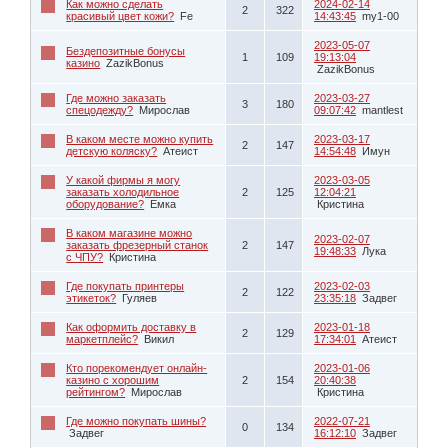
Как можно сделать
2024-02-14
2
322
красивый цвет кожи?
Fe
14:43:45
my1-00
2023-05-07
Бездепозитные бонусы
1
109
19:13:04
казино
ZazikBonus
ZazikBonus
Где можно заказать
2023-03-27
3
180
спецодежду?
Мирослав
09:07:42
mantlest
В каком месте можно купить
2023-03-17
2
147
детскую коляску?
Атеист
14:54:48
Имун
У какой фирмы я могу
2023-03-05
заказать холодильное
2
125
12:04:21
оборудование?
Емка
Кристина
В каком магазине можно
2023-02-07
заказать фрезерный станок
2
147
19:48:33
Лука
с ЧПУ?
Кристина
Где покупать принтеры
2023-02-03
2
122
этикеток?
Гуляев
23:35:18
Задвег
Как оформить доставку в
2023-01-18
2
129
маркетплейс?
Викил
17:34:01
Атеист
Кто порекомендует онлайн-
2023-01-06
казино с хорошим
2
154
20:40:38
рейтингом?
Мирослав
Кристина
Где можно покупать шины?
2022-07-21
0
134
Задвег
16:12:10
Задвег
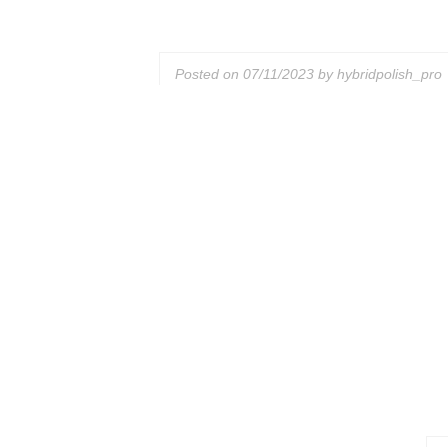
Posted on
07/11/2023
by
hybridpolish_pro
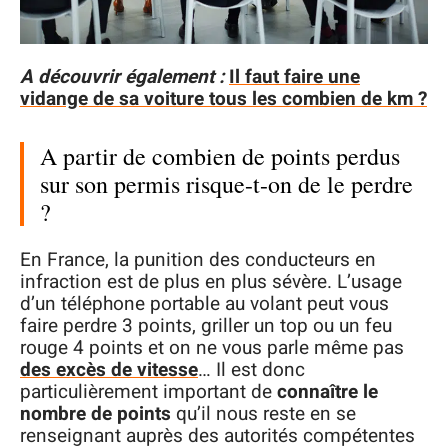
A découvrir également :
Il faut faire une
vidange de sa voiture tous les combien de km ?
A partir de combien de points perdus
sur son permis risque-t-on de le perdre
?
En France, la punition des conducteurs en
infraction est de plus en plus sévère. L’usage
d’un téléphone portable au volant peut vous
faire perdre 3 points, griller un top ou un feu
rouge 4 points et on ne vous parle même pas
des excès de vitesse
… Il est donc
particulièrement important de
connaître le
nombre de points
qu’il nous reste en se
renseignant auprès des autorités compétentes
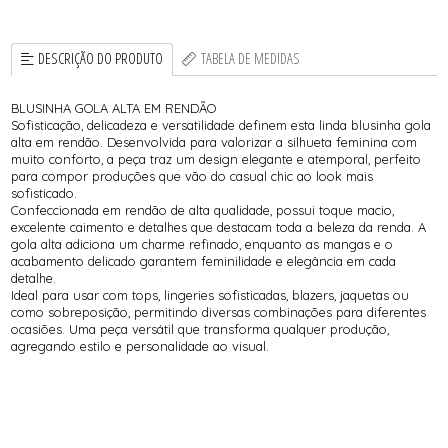
DESCRIÇÃO DO PRODUTO
TABELA DE MEDIDAS
BLUSINHA GOLA ALTA EM RENDÃO
Sofisticação, delicadeza e versatilidade definem esta linda blusinha gola
alta em rendão. Desenvolvida para valorizar a silhueta feminina com
muito conforto, a peça traz um design elegante e atemporal, perfeito
para compor produções que vão do casual chic ao look mais
sofisticado.
Confeccionada em rendão de alta qualidade, possui toque macio,
excelente caimento e detalhes que destacam toda a beleza da renda. A
gola alta adiciona um charme refinado, enquanto as mangas e o
acabamento delicado garantem feminilidade e elegância em cada
detalhe.
Ideal para usar com tops, lingeries sofisticadas, blazers, jaquetas ou
como sobreposição, permitindo diversas combinações para diferentes
ocasiões. Uma peça versátil que transforma qualquer produção,
agregando estilo e personalidade ao visual.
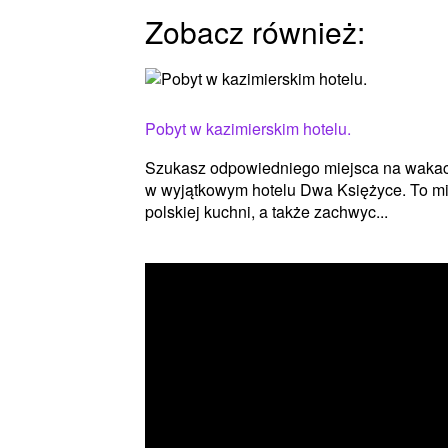
Zobacz również:
Pobyt w kazimierskim hotelu.
Szukasz odpowiedniego miejsca na wakacje
w wyjątkowym hotelu Dwa Księżyce. To mie
polskiej kuchni, a także zachwyc...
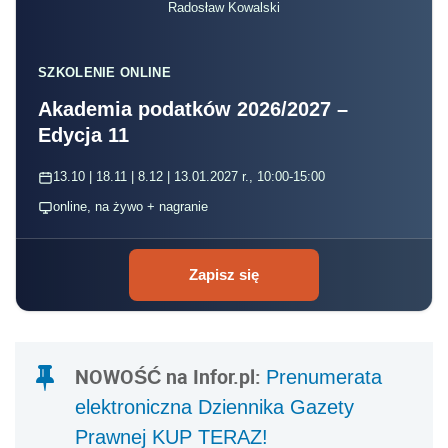
Radosław Kowalski
SZKOLENIE ONLINE
Akademia podatków 2026/2027 –
Edycja 11
13.10 | 18.11 | 8.12 | 13.01.2027 r., 10:00-15:00
online, na żywo + nagranie
Zapisz się
NOWOŚĆ na Infor.pl:
Prenumerata
elektroniczna Dziennika Gazety
Prawnej KUP TERAZ!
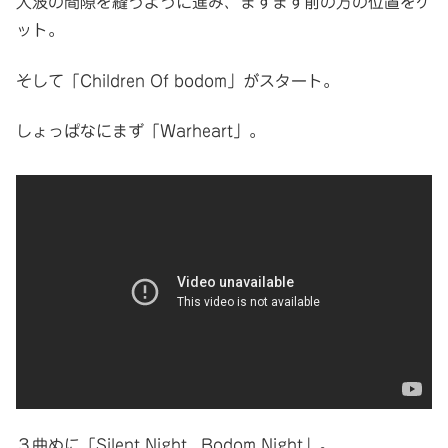
人波の間隙を縫うように進み、まずまず前の方の位置をゲ
ット。
そして「Children Of bodom」がスタート。
しょっぱなにまず「Warheart」。
３曲めに「Silent Night , Bodom Night」。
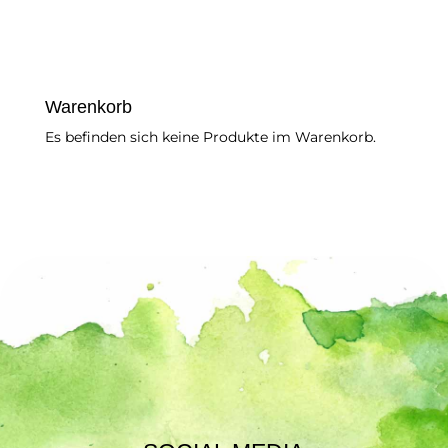
s
s
p
a
Warenkorb
n
Es befinden sich keine Produkte im Warenkorb.
n
e
:
€
3
,
5
0
b
i
s
€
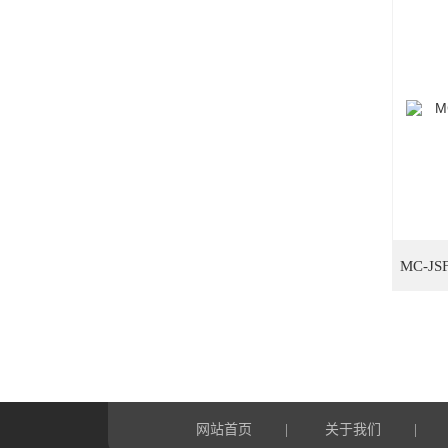
网站首页
关于我们
|
|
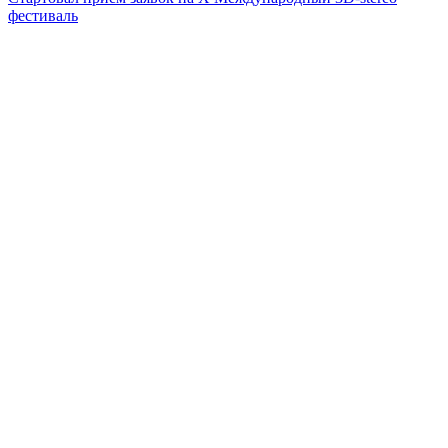
фестиваль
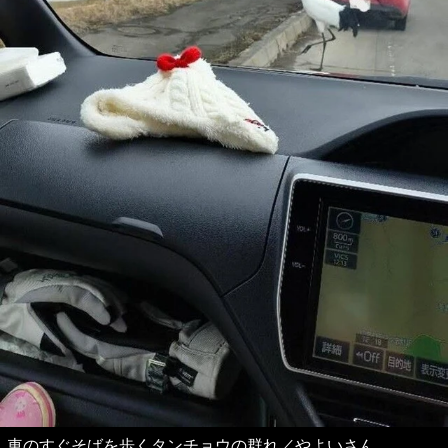
車のすぐそばを歩くタンチョウの群れ／やよいさん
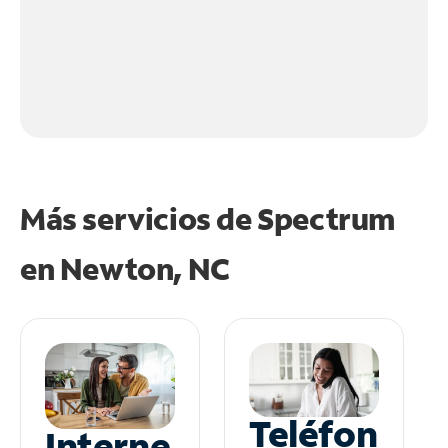
Más servicios de Spectrum
en
Newton, NC
Teléfon
Interne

_ _ _

DESCRIPTION OF THE TASK. Could the data be reproduced exactly, with the pictures omitted?

FINAL ANSWER.
Как можно сделать
2024-02-14
2
322
красивый цвет кожи?
Fe
14:43:45
my1-00
2023-05-07
Бездепозитные бонусы
1
109
19:13:04
казино
ZazikBonus
ZazikBonus
Где можно заказать
2023-03-27
3
180
спецодежду?
Мирослав
09:07:42
mantlest
В каком месте можно купить
2023-03-17
2
147
детскую коляску?
Атеист
14:54:48
Имун
У какой фирмы я могу
2023-03-05
заказать холодильное
2
125
12:04:21
оборудование?
Емка
Кристина
В каком магазине можно
2023-02-07
заказать фрезерный станок
2
147
19:48:33
Лука
с ЧПУ?
Кристина
Где покупать принтеры
2023-02-03
2
122
этикеток?
Гуляев
23:35:18
Задвег
Как оформить доставку в
2023-01-18
2
129
маркетплейс?
Викил
17:34:01
Атеист
Кто порекомендует онлайн-
2023-01-06
казино с хорошим
2
154
20:40:38
рейтингом?
Мирослав
Кристина
Где можно покупать шины?
2022-07-21
0
134
Задвег
16:12:10
Задвег
Posted on
07/11/2023
by
hybridpolish_pro
A découvrir également :
Il faut faire une
vidange de sa voiture tous les combien de km ?
A partir de combien de points perdus
sur son permis risque-t-on de le perdre
?
En France, la punition des conducteurs en
infraction est de plus en plus sévère. L’usage
d’un téléphone portable au volant peut vous
faire perdre 3 points, griller un top ou un feu
rouge 4 points et on ne vous parle même pas
des excès de vitesse
… Il est donc
particulièrement important de
connaître le
nombre de points
qu’il nous reste en se
renseignant auprès des autorités compétentes
DESCRIÇÃO DO PRODUTO
TABELA DE MEDIDAS
BLUSINHA GOLA ALTA EM RENDÃO
Sofisticação, delicadeza e versatilidade definem esta linda blusinha gola
alta em rendão. Desenvolvida para valorizar a silhueta feminina com
muito conforto, a peça traz um design elegante e atemporal, perfeito
para compor produções que vão do casual chic ao look mais
sofisticado.
Confeccionada em rendão de alta qualidade, possui toque macio,
excelente caimento e detalhes que destacam toda a beleza da renda. A
gola alta adiciona um charme refinado, enquanto as mangas e o
acabamento delicado garantem feminilidade e elegância em cada
detalhe.
Ideal para usar com tops, lingeries sofisticadas, blazers, jaquetas ou
como sobreposição, permitindo diversas combinações para diferentes
ocasiões. Uma peça versátil que transforma qualquer produção,
agregando estilo e personalidade ao visual.
Zobacz również:
Pobyt w kazimierskim hotelu.
Szukasz odpowiedniego miejsca na wakacje
w wyjątkowym hotelu Dwa Księżyce. To mie
polskiej kuchni, a także zachwyc...
Radosław Kowalski
SZKOLENIE ONLINE
Akademia podatków 2026/2027 –
Edycja 11
13.10 | 18.11 | 8.12 | 13.01.2027 r., 10:00-15:00
online, na żywo + nagranie
Zapisz się
NOWOŚĆ na Infor.pl:
Prenumerata
elektroniczna Dziennika Gazety
Prawnej KUP TERAZ!
人波の間隙を縫うように進み、まずまず前の方の位置をゲ
ット。
そして「Children Of bodom」がスタート。
しょっぱなにまず「Warheart」。
３曲めに「Silent Night , Bodom Night」。
s
s
p
a
Warenkorb
n
Es befinden sich keine Produkte im Warenkorb.
n
e
:
€
3
,
5
0
b
i
s
€
网站首页
关于我们
|
|
фестиваль
車のすぐそばを歩くタンチョウの群れ／やよいさん
Más servicios de Spectrum
en
Newton, NC
Teléfon
Interne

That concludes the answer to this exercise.